▶ [Requests]:
- A) List every person named in the items of the April 4, 1890 issue in the local news items below.
- B) In the local news items below, who found the body of Bryan Merriman?
- C) Turn the paragraph of the local news items below that begins "The body of Bryan Merriman" into a short list that keeps its main facts.

▶ [Selected passage]:
---*---

Marion Co TOC
Graphics by Rhio
ITEMS OF LOCAL INTEREST
April 1890 Issues
Abstracted & Copyrighted
by Gladys Horn Brown
April 4, 1890 Issue
There is nothing certain about the Eureka Springs road. It will be extended if the money can be raised.
Gainesville, Mo., is greatly excited over the discovery of a supposed Indian silver mine. Mere nonsense.
The body of Bryan Merriman, who was drowned in North Fork at Harris' ferry January 9, last, was found last Tuesday in a drift by Jo Dickersons while repairing fence on the Bales place opposite Tracy's ferry. The body had evidently been under water until the recent flood when it was washed up and drifted to land. Although the body was badly decomposed it was recognizable. The remains were interred yesterday. -- Baxter Citizen.
Capt. Toney of Gassville was in town last Saturday.
Rev. Downing preached here last Sunday and Sunday night.
The heavy winds of Thursday of last week blew down nearly half the fencing in this county.

---*---

▶ [A run of records]:
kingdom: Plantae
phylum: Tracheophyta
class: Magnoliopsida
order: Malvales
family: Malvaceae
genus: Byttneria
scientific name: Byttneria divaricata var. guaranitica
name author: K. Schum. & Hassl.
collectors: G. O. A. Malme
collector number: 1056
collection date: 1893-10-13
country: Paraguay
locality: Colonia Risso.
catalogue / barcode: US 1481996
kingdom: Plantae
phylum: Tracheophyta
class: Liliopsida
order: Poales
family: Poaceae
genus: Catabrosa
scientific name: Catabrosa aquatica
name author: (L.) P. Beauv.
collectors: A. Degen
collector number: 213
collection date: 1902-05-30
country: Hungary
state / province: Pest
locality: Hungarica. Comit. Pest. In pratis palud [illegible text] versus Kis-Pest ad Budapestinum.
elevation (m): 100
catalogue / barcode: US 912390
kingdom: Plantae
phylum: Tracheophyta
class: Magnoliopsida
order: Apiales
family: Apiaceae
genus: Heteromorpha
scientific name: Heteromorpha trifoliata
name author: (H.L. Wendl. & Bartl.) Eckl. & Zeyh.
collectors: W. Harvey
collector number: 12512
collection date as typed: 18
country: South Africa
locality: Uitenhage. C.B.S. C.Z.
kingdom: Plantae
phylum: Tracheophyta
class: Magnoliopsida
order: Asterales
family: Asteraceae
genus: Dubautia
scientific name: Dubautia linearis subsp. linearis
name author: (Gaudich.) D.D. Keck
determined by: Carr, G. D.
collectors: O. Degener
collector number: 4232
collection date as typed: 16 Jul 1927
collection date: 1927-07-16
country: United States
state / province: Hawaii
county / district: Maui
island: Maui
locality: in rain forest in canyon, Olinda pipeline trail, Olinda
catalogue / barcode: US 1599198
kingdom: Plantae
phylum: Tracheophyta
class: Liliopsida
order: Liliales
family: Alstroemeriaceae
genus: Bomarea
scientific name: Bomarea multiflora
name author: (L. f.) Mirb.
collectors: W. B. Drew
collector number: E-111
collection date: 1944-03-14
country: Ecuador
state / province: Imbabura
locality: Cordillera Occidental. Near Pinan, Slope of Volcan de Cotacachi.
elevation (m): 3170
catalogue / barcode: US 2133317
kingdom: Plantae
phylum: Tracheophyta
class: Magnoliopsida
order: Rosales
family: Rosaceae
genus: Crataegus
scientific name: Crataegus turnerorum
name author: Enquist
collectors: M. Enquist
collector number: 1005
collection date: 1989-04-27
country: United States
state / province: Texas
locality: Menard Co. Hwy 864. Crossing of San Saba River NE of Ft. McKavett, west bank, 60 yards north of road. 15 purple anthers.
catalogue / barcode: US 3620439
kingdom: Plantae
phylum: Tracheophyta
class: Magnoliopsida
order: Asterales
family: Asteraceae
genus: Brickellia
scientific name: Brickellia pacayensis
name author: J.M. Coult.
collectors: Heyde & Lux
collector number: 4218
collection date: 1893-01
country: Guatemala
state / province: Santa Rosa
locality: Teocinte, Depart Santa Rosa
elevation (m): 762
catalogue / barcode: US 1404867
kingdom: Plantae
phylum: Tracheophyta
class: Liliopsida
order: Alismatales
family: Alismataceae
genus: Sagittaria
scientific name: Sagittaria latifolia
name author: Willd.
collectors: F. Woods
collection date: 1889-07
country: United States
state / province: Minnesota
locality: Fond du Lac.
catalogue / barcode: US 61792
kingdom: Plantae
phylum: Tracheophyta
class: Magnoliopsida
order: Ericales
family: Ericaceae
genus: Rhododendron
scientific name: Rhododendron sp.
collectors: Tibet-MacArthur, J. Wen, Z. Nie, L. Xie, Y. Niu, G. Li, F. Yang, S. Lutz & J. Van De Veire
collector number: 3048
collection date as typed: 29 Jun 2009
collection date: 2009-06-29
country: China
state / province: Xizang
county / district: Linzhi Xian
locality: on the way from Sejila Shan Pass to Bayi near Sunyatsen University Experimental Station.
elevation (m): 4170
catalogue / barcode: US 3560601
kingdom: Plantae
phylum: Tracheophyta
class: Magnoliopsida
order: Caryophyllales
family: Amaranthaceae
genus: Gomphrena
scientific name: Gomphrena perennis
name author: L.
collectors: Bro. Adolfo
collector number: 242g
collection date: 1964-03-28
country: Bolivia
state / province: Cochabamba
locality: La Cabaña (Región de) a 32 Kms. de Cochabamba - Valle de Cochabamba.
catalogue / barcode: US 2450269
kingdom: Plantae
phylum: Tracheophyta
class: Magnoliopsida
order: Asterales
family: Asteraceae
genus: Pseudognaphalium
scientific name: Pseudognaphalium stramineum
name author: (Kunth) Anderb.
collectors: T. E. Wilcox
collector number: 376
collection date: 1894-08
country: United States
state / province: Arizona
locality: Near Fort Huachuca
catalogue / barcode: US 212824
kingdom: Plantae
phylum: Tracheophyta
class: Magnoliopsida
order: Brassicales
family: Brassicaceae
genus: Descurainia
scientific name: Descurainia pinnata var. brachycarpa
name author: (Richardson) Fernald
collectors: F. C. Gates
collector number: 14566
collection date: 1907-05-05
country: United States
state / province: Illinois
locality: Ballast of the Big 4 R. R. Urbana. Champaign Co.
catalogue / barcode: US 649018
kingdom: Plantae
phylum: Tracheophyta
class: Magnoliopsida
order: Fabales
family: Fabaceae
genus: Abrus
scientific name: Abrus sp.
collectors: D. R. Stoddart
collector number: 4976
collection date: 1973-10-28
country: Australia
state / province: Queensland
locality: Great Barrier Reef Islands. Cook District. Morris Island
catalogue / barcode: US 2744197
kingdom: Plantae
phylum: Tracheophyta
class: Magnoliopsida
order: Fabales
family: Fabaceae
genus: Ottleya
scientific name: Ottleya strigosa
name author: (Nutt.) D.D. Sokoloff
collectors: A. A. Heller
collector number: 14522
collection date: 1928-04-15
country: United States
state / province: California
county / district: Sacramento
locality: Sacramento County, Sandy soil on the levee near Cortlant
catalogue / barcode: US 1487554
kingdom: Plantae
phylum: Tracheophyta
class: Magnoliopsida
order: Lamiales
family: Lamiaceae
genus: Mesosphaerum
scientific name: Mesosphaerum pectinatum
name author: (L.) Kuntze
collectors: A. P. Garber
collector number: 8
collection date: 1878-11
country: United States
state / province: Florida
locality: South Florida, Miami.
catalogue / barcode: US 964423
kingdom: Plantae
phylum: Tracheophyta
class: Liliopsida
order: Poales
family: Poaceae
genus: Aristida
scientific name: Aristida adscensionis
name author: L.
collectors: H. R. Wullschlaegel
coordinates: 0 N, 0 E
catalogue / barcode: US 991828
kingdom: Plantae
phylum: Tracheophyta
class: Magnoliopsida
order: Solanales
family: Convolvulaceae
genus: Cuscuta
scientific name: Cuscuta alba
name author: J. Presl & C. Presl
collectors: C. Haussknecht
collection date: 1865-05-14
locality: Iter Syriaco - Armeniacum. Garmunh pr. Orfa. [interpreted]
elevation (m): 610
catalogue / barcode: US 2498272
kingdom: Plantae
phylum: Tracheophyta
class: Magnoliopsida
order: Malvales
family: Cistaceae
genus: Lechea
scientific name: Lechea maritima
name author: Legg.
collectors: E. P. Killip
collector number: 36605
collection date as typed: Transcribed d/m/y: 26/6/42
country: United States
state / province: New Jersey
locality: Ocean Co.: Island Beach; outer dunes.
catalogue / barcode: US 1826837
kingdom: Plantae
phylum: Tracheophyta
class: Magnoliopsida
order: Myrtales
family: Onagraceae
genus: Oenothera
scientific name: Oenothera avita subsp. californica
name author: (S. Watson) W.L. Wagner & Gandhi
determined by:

---*---

▶ [Response list]:
- A)
Bryan Merriman
Jo Dickersons
Capt. Toney
Rev. Downing

- B) Jo Dickersons, while repairing fence on the Bales place.

- C)
- Bryan Merriman drowned in North Fork at Harris' ferry on January 9.
- His body was found last Tuesday in a drift by Jo Dickersons, who was repairing fence on the Bales place opposite Tracy's ferry.
- The body had apparently stayed under water until the recent flood washed it up and it drifted to land.
- Though badly decomposed, it was recognizable.
- The remains were interred yesterday.
- Source: Baxter Citizen.